The months of March to May every year is fraught with the stress and tension of cramming and sitting for exams; come May and June, fingernails are chewed to the bone as school and college exam results are awaited with anguish and expectation, with fear and trepidation, feelings shared by student and parent alike. With the results out, help lines reel under the onslaught of calls from youngsters mired in feelings of failure, of guilt that they have failed their parents and that there is nothing to live for in the face of parental reproach and disappointment. Strange, isn’t it, that at this time, the child is more concerned with the response of his parent than of the handling of his own failure and what steps he should be taking next?
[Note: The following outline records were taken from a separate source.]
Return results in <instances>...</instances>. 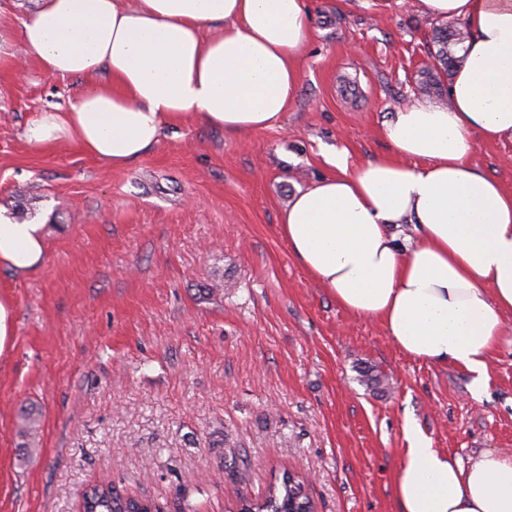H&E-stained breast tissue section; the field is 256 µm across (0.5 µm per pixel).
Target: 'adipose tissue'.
I'll return each instance as SVG.
<instances>
[{"mask_svg": "<svg viewBox=\"0 0 512 512\" xmlns=\"http://www.w3.org/2000/svg\"><path fill=\"white\" fill-rule=\"evenodd\" d=\"M417 4L468 32L446 103L395 112L383 124L391 155L352 168L335 158L336 173L294 196L279 231L339 307L380 323L413 359L482 378L512 314V187L472 158L479 141L512 142V0ZM311 33L306 0H35L21 29L26 55L83 85L25 136L76 143L121 169L185 121L228 135L271 128L294 97ZM46 255L42 225L0 212V267L31 274ZM410 439L398 512H512L511 457L466 465L418 432Z\"/></svg>", "mask_w": 512, "mask_h": 512, "instance_id": "adipose-tissue-1", "label": "adipose tissue"}]
</instances>
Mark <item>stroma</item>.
Masks as SVG:
<instances>
[{
    "mask_svg": "<svg viewBox=\"0 0 512 512\" xmlns=\"http://www.w3.org/2000/svg\"><path fill=\"white\" fill-rule=\"evenodd\" d=\"M313 33L296 95L272 128H165L114 169L75 144L29 143L77 78L19 61L33 0H0V208L44 225L38 272L0 268L15 304L0 354V512H77L112 482L162 512H236L285 474L317 512H397L409 428L470 462L512 454V343L483 383L399 351L376 321L313 283L278 231L298 190L383 157V121L421 99L438 19L411 0H307ZM475 163L512 186V143ZM385 373V391L361 382ZM41 415L35 443L23 412Z\"/></svg>",
    "mask_w": 512,
    "mask_h": 512,
    "instance_id": "1",
    "label": "stroma"
}]
</instances>
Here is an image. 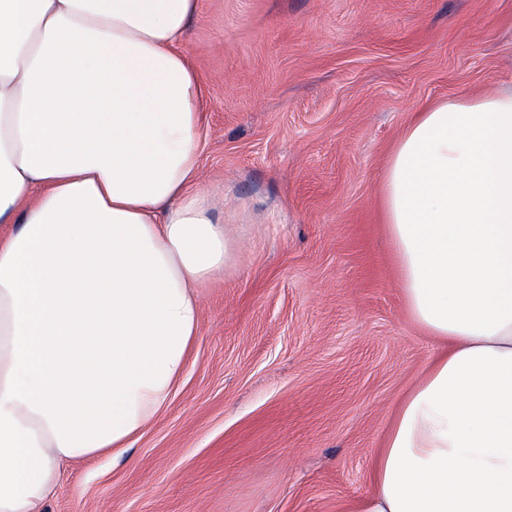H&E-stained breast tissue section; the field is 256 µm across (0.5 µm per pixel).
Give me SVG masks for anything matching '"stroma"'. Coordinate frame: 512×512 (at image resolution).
Here are the masks:
<instances>
[{
	"label": "stroma",
	"mask_w": 512,
	"mask_h": 512,
	"mask_svg": "<svg viewBox=\"0 0 512 512\" xmlns=\"http://www.w3.org/2000/svg\"><path fill=\"white\" fill-rule=\"evenodd\" d=\"M201 173L237 240L187 366L123 457L64 466L47 512H351L438 349L383 224L415 112L512 88V0H199Z\"/></svg>",
	"instance_id": "stroma-1"
}]
</instances>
Now follows a mad scramble for admissions into the next level of education. In India there is a premium on quality education as anywhere else, but admission into reputed colleges is often determined by a skewered appreciation of a student’s intelligence or by the depth of the parents’ pockets. Thus, even a very bright child faces humiliation when the college he wishes to join fixes a minimum of say 98% marks as the admission criterion and he is rejected because he has only a 97.8 percentage. What sort of values are being inculcated in our youngsters? What confidence, what sense of pride in one’s achievement? Why should such mindless eligibility criteria force the child to choose an alternative course of study that he has little interest in. This is more so because only the highest scorers will incur reasonable educational expenses in government-aided colleges; the rest will see their parents forking out to private colleges huge sums comprising not just fees, but so-called donations which they can ill afford without resorting to heavy borrowings.
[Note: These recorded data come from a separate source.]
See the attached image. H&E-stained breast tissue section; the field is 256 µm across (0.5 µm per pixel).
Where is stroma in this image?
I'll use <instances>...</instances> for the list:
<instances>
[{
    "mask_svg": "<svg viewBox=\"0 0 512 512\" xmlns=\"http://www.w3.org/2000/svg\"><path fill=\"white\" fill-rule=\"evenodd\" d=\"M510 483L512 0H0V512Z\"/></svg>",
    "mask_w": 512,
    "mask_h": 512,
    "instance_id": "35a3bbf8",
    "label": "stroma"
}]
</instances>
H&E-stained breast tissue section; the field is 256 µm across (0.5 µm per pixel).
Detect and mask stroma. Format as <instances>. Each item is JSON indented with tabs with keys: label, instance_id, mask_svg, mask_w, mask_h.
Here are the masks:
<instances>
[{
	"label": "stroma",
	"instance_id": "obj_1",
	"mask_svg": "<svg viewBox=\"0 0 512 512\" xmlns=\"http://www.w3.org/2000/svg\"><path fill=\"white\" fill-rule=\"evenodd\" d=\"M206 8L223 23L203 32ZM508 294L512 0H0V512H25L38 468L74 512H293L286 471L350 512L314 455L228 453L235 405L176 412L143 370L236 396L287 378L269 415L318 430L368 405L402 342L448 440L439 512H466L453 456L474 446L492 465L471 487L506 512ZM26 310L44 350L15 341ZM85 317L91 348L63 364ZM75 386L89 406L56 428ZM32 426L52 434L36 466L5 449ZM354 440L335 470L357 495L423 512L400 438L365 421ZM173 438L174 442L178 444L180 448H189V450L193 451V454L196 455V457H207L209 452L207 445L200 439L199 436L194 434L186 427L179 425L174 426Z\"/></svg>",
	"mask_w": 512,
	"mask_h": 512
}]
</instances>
Even as I write, I see in my mind’s eye local dailies crowing over the phenomenal achievement of students from Andhra Pradesh in the supremely difficult all-India IIT JEE (Joint Entrance Examinations) competitive exams; they constitute 25 percent of the successful candidates, with most of the country’s toppers from among them. I see advertisements of various coaching institutions posting photographs of their ‘top rankers’. A cynical teenager remarks, ‘Ah, another big batch of robots, trained mindlessly to learn by rote. Have these guys ever had a childhood?’ Few have ability to think out of the box which explains why so few patents are registered by Indians. Is there a problem with our educational system which allows focus on a single stream, the arts or the sciences, rather than allowing for a wider spectrum of learning across all streams, thereby preparing one for all contingencies?
I read somewhere that Indian parents, more than any other, try to fulfil their own unrealised ambitions through their children by deciding on the course of education they should take. Hundreds and thousands of students find themselves studying for a career path they have no interest in, most are unable to protest or refuse when they learn of the huge amounts that have been paid to professional colleges which would be forfeited should they opt out after securing admission. I feel relieved when my sons commend their parents for not insisting on choosing a career path which they, the parents, think their child should take. That is when suicidal tendencies develop in young minds and statistics reveal that India accounts for the largest number of suicide by young people in the age group of 18 to 25 years.
Parents must be blamed for the mess in their children’s minds. Huge expectations, constant pushing towards cramming and coaching and securing high grades cannot but push impressionable youngsters over the edge. Parents seeking a greater return on their investments by way of dowry are as culpable as the institutes set up ostensibly in the name of education but which are actually pure business ventures (an interesting revelation is that most private educational institutions in every state are owned by politicians cutting across all party lines). Equally guilty is the now highly educated young man who shows no aversion to selling himself in the marriage market, just another commodity available to the highest bidder, whose price was fixed when his parents blew their savings for just such an occasion
All this and more has become the order of the day only because of the commercialisation of knowledge for material gain. When the means to set up private colleges that run on hefty ‘donations’ rather than merit becomes the prerogative of those with illicit means to invest in such megaprojects , true learning and wisdom gained from shared knowledge is lost, and the purpose and power of education for the welfare of the common good is only a dream.